Denizli ve Emirdağ Lahikaları I -II | Mektup 422 | 565
(565-565)

Şimdi maddî bir lokma hediye beni hasta ettiği gibi, ma’nevî bir hediye olan ziyaret etmek, görüşmek, hususan başka yerlerden musafaha için zahmet edip gelmek ziyareti dahi, ehemmiyetli bir hediye-i ma’nevîyedir. Ona mukabele edemiyorum. Hem de ucuz değil, ma’nen pahalıdır. Ben kendimi o hürmete lâyık görmüyorum. Ma’nen mukabele de edemiyorum. Onun için şimdilik aynen maddî hediye gibi bir ihsan olarak bana ma’nevî hediye gibi olan sohbetten zaruret olmadan men’edildim. Ba’zı beni hasta eder. Maddî hediyenin tam mukabilini vermediğim vakit beni hasta ettiği gibi. Onun için hâtırınız kırılmasın, gücenmeyiniz.

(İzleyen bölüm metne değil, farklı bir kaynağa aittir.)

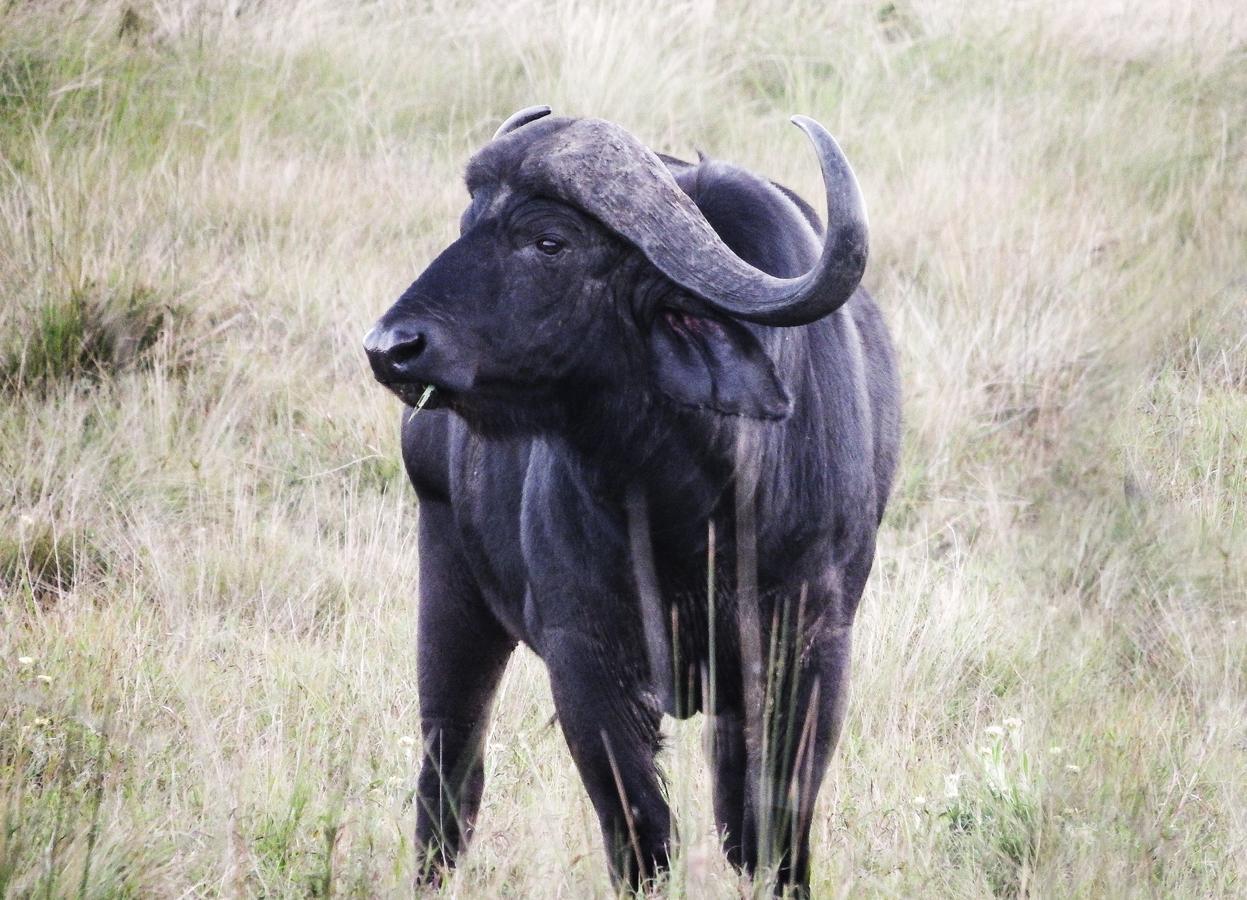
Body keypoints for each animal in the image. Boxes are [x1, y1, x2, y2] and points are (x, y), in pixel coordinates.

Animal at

Risâle-i Nur’u okumak, on def’a benimle görüşmekten daha kârlıdır. Zaten benimle görüşmek; âhiret, îman, Kur’ân hesabınadır. Dünya ile alâkamı kestiğim için, dünya hesabına görüşmek ma’nasızdır. Âhiret, îman, Kur’ân için ise; Risâle-i Nur daha bana ihtiyaç bırakmamış. Hususan Tarihçe-i Hayat’taki mektublar. Hattâ hizmetimdeki has kardeşlerimle de zaruret olmadan görüşemiyorum. Yalnız ba’zı Risâle-i Nur’un fütuhatına ve neşriyatına ait ba’zı kimseler için görüşmek istesem, o zaman görüşmek caiz olabilir ve bana sıkıntı vermez. Bu noktayı bilmeyen ziyarete gelenlere haber veriyorum ki; birkaç senedir ceridelerle ilân etmişim ki, benimle görüşmek isteyenleri hususan uzak yerden gelerek görüşmeden gidenleri, husûsi dualarıma dâhil ediyorum. Her sabah da dua ediyorum. Onun için de gücenmesinler...

Said Nursî


* * *

(422)

Üstadımız buyuruyor ki:

“Ben çok zaman evvel bekliyordum ki, Urfa tarafından Nurlara karşı kuvvetli eller sâhib çıksın. Çünkü orası hem Anadolu’nun, hem Arabistan’ın, hem Şark’ın bir nevi merkezi hükmündedir. Nurlar orada yerleşse, o üç memlekette intişarına vesile olur. Cenâb-ı Hakk’a hadsiz şükürler ediyorum ki, o havalinin dindarları ve hamiyetkârları sâhib çıkmağa başladılar. Ben de kendi paramla aldığım ve zehir hastalığının fazla rahatsızlığı içinde tashih ettiğim bana mahsus bir kısım mecmualarımı onlara gönderiyorum. Çok yerlerden ve çok mühim zâtlar istedikleri halde, ben Urfa’yı her yere tercih ediyorum. Urfa Medrese-i Nuriyesine veriyorum. İnşâallah bir kısım daha onlara göndereceğim.